Don’t ask me to contribute to a charity. Have I mentioned that I have offspring, a home, and dogs to maintain? I feel like charities are getting more needy, but my salary is shrinking (no cost-of-living increase for, oh, 7 years now), and I feel more put upon now than ever before. Also, is it wrong of me to think charities need to focus a bit more on our fellow countrymen? I see adults and children alike, on a regular basis, who need help.
Don’t ask me what’s wrong. I wouldn’t know where to start, because I don’t know exactly what’s causing me to look sad. Let’s just leave it at that for now.
Don’t ask if I want another glass of red.
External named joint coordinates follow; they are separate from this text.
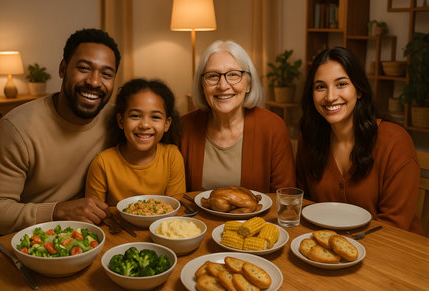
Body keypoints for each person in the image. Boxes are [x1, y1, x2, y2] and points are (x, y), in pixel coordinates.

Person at [0, 28, 121, 236]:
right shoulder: (17, 127)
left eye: (106, 74)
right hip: (24, 242)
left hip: (86, 237)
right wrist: (57, 211)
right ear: (63, 69)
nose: (94, 82)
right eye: (84, 68)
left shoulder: (116, 120)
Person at [296, 46, 423, 234]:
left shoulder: (395, 142)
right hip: (329, 251)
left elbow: (395, 227)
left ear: (359, 90)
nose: (330, 97)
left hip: (396, 252)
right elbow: (303, 205)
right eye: (320, 86)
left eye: (341, 84)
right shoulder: (309, 138)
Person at [180, 40, 295, 193]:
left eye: (233, 74)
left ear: (248, 84)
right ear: (202, 85)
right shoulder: (184, 127)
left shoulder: (273, 127)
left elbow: (285, 197)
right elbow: (176, 197)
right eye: (213, 76)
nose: (223, 86)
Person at [85, 78, 185, 205]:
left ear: (166, 124)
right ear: (121, 121)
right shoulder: (103, 163)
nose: (145, 125)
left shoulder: (172, 157)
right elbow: (94, 213)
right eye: (135, 116)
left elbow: (176, 208)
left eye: (155, 117)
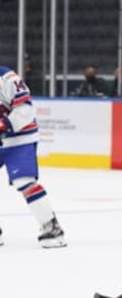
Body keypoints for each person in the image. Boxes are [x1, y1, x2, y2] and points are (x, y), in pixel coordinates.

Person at [0, 66, 66, 248]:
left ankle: (51, 227)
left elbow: (25, 110)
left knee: (24, 181)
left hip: (20, 138)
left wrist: (3, 125)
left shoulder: (7, 78)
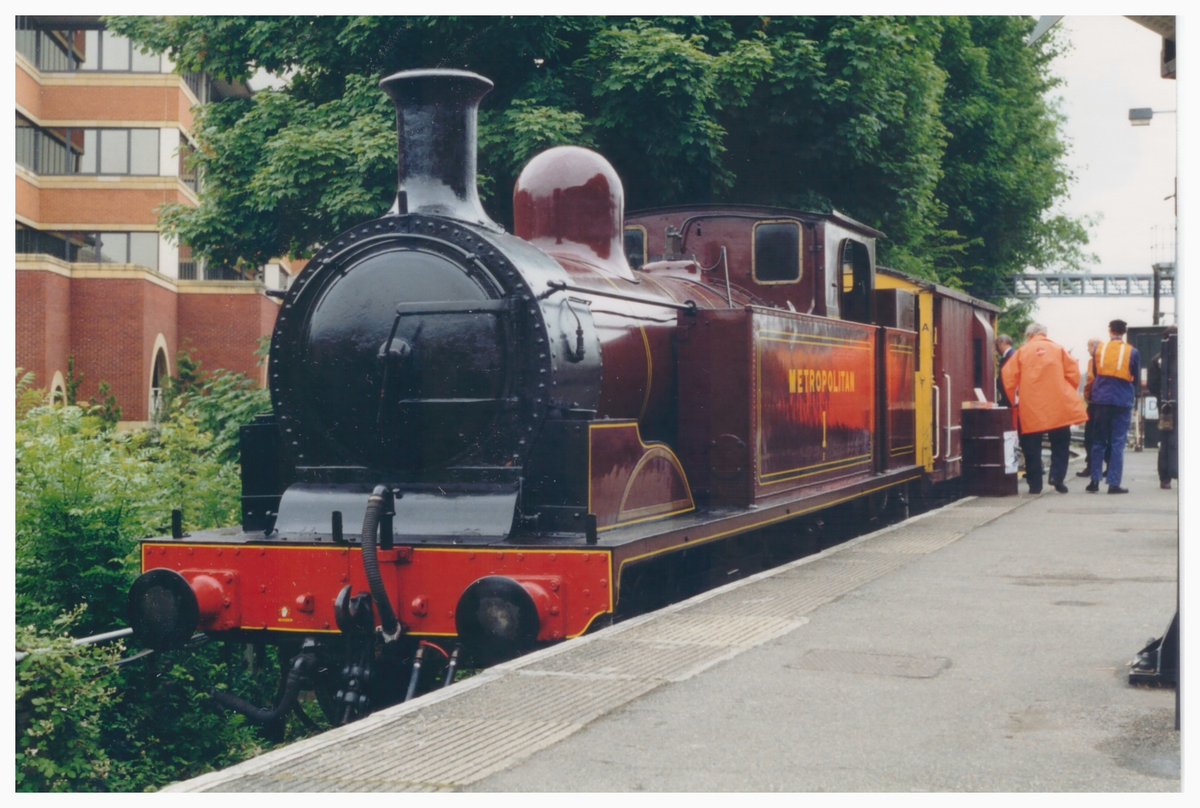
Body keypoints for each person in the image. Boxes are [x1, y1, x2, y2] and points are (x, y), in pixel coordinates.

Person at [1001, 323, 1088, 494]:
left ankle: (1035, 485)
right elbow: (1074, 374)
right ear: (1044, 334)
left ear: (1029, 335)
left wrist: (1013, 400)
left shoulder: (1022, 352)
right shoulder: (1058, 349)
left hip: (1031, 407)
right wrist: (1065, 391)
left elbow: (1008, 377)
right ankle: (1057, 477)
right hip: (1058, 405)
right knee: (1061, 442)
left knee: (1031, 446)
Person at [1086, 319, 1140, 494]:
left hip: (1101, 400)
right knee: (1117, 442)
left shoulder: (1099, 350)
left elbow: (1094, 374)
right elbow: (1136, 378)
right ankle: (1114, 483)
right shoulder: (1132, 352)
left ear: (1110, 331)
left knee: (1098, 441)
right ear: (1124, 332)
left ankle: (1094, 481)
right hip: (1122, 401)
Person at [1075, 338, 1104, 478]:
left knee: (1090, 436)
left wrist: (1087, 394)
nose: (1087, 350)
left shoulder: (1094, 361)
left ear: (1094, 347)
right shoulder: (1103, 359)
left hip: (1095, 402)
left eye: (1088, 347)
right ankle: (1104, 466)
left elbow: (1091, 381)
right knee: (1101, 436)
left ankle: (1091, 466)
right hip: (1103, 401)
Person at [995, 334, 1015, 407]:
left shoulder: (1011, 356)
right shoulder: (1011, 355)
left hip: (1008, 397)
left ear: (1002, 343)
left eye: (997, 345)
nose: (996, 349)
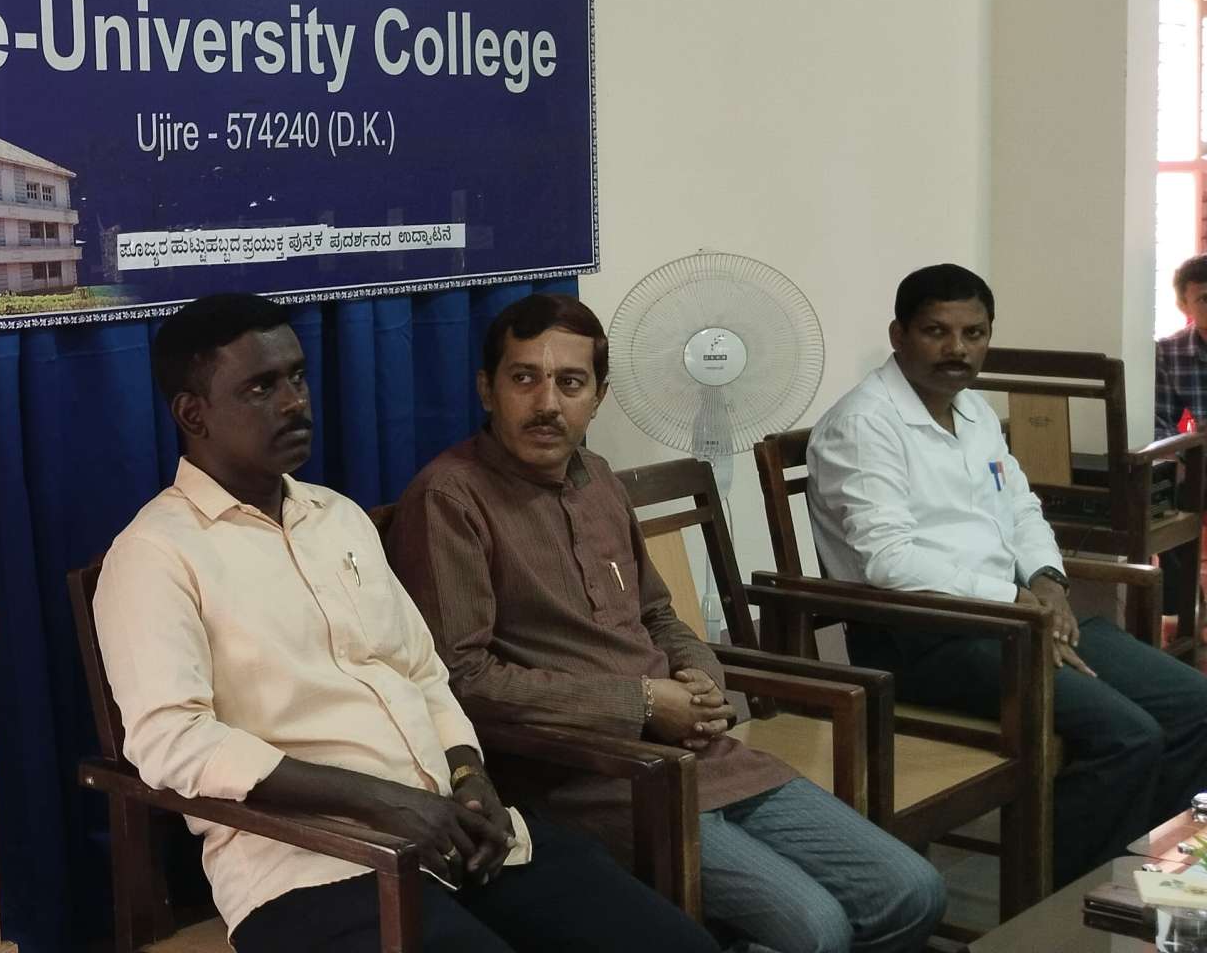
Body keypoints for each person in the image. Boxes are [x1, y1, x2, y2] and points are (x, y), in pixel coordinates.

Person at [92, 293, 717, 953]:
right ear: (193, 414)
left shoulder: (338, 518)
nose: (295, 402)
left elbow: (423, 673)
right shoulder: (157, 554)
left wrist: (469, 775)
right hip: (310, 868)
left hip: (454, 833)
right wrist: (380, 801)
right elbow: (170, 741)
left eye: (298, 377)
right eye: (260, 388)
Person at [389, 293, 943, 953]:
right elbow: (464, 678)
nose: (547, 404)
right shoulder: (450, 497)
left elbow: (656, 612)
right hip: (597, 779)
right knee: (815, 929)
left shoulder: (597, 479)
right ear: (487, 389)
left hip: (707, 757)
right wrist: (645, 702)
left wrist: (701, 677)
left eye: (571, 383)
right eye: (524, 378)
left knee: (912, 891)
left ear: (598, 397)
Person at [808, 263, 1207, 885]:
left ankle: (1140, 874)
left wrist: (1046, 580)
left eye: (974, 333)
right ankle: (1063, 903)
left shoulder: (972, 410)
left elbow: (1021, 508)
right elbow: (888, 561)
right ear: (898, 335)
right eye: (936, 331)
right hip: (924, 637)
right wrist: (1015, 599)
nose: (957, 349)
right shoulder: (864, 425)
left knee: (1194, 705)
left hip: (1015, 620)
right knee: (1126, 736)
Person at [1154, 253, 1207, 441]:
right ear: (1183, 306)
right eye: (1205, 299)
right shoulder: (1170, 352)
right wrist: (1181, 454)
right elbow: (1160, 424)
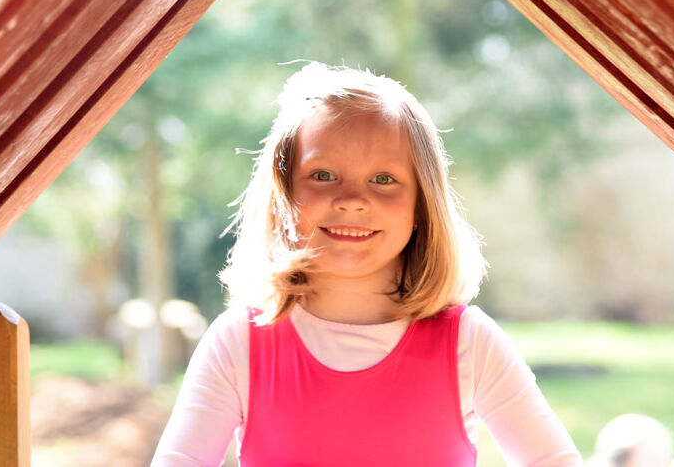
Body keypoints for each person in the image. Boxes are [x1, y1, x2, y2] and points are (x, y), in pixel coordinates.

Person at [151, 62, 582, 466]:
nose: (352, 200)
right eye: (322, 175)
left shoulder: (470, 343)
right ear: (284, 195)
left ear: (421, 205)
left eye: (383, 179)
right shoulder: (237, 344)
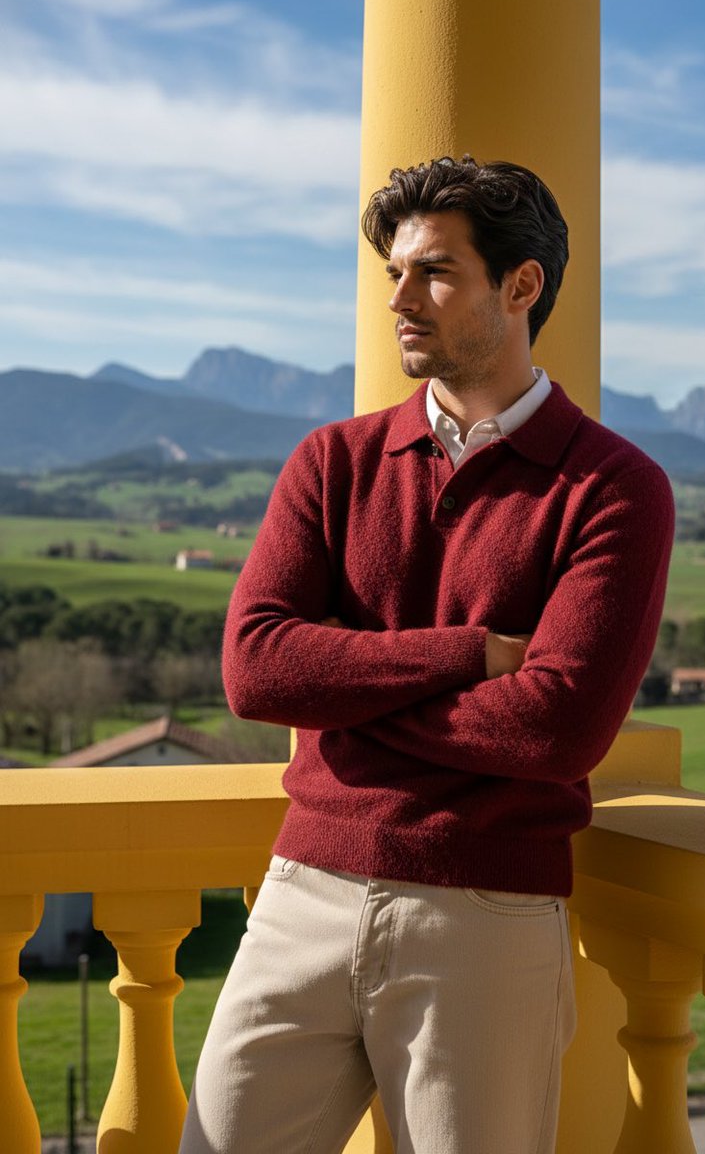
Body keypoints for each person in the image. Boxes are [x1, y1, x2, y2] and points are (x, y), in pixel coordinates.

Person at [179, 155, 675, 1154]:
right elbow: (257, 671)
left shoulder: (614, 488)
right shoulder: (332, 461)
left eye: (433, 273)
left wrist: (344, 701)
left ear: (519, 285)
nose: (397, 298)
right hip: (299, 895)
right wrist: (469, 654)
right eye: (392, 272)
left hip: (484, 919)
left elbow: (553, 728)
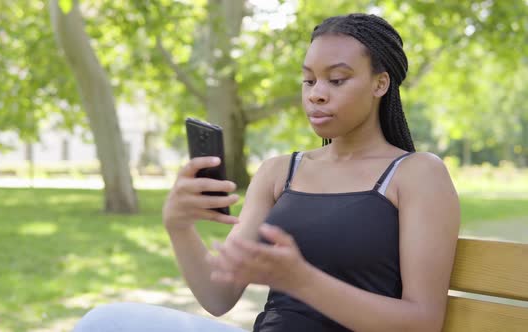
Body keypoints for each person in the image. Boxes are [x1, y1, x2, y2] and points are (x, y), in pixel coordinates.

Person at [73, 13, 460, 332]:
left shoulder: (416, 174)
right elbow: (218, 296)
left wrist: (301, 279)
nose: (316, 93)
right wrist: (178, 225)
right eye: (308, 80)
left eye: (337, 80)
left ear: (381, 83)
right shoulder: (279, 171)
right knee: (104, 321)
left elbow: (422, 323)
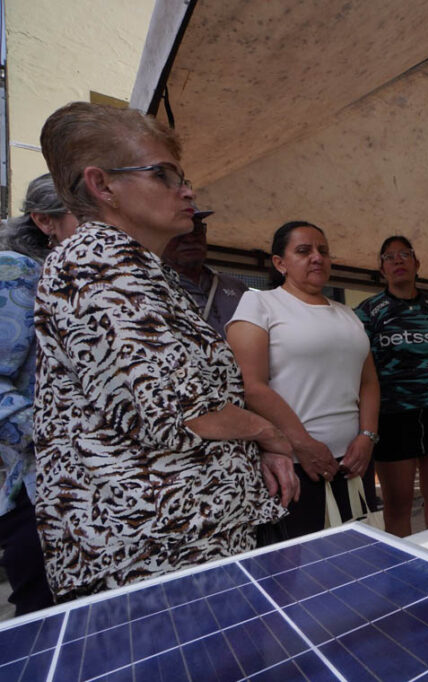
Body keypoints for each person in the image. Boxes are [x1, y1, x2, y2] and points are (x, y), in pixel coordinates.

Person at [35, 102, 297, 600]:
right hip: (148, 558)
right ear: (102, 184)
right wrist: (270, 434)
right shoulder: (96, 263)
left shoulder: (137, 267)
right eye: (163, 175)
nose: (188, 191)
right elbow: (182, 411)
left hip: (181, 547)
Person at [227, 221, 379, 540]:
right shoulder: (259, 304)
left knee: (358, 559)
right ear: (279, 263)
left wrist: (367, 437)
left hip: (354, 464)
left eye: (323, 250)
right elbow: (251, 386)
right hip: (296, 468)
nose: (317, 257)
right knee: (305, 573)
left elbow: (368, 383)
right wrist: (302, 443)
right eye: (303, 250)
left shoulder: (348, 314)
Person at [0, 174, 77, 615]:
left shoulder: (74, 273)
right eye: (81, 215)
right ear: (44, 221)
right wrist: (48, 434)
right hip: (43, 494)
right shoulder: (15, 271)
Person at [355, 236, 428, 537]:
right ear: (381, 269)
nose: (397, 261)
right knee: (398, 504)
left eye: (404, 254)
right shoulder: (368, 311)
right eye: (389, 257)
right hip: (392, 414)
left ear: (416, 263)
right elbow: (361, 370)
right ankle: (404, 574)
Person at [162, 210, 249, 338]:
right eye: (180, 231)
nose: (191, 238)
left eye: (196, 229)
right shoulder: (153, 288)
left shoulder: (236, 286)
Duh.
Don’t ask me how I will tell my tenants we are going to sell that house next year. I haven’t figured that out yet. If I tell them it’s because of our 7-year plan, they will probably be angry for us being callous (even though it’s my house to do with as I see fit). I need to strike just the right tone between nice/apologetic and resolute/firm.
Don’t act surprised when I get pissed about having asked you to participate in a Christmas ritual that you thought was unimportant and so didn’t join in. It’s all important. It just is, and I can’t believe these traditions are so important to me. This actually pisses me off more than anything else, because I never thought I was the traditional type. Gah.
P.S. While putting together the nativity scene at home, I convinced girl midget that pregnant Mary broke up with God to be with Joseph. Such scandal! Yes I cleared it up later. If you can’t have fun with your own midgets, why did you have any in the first place? Mine still think kids aren’t allowed in Las Vegas.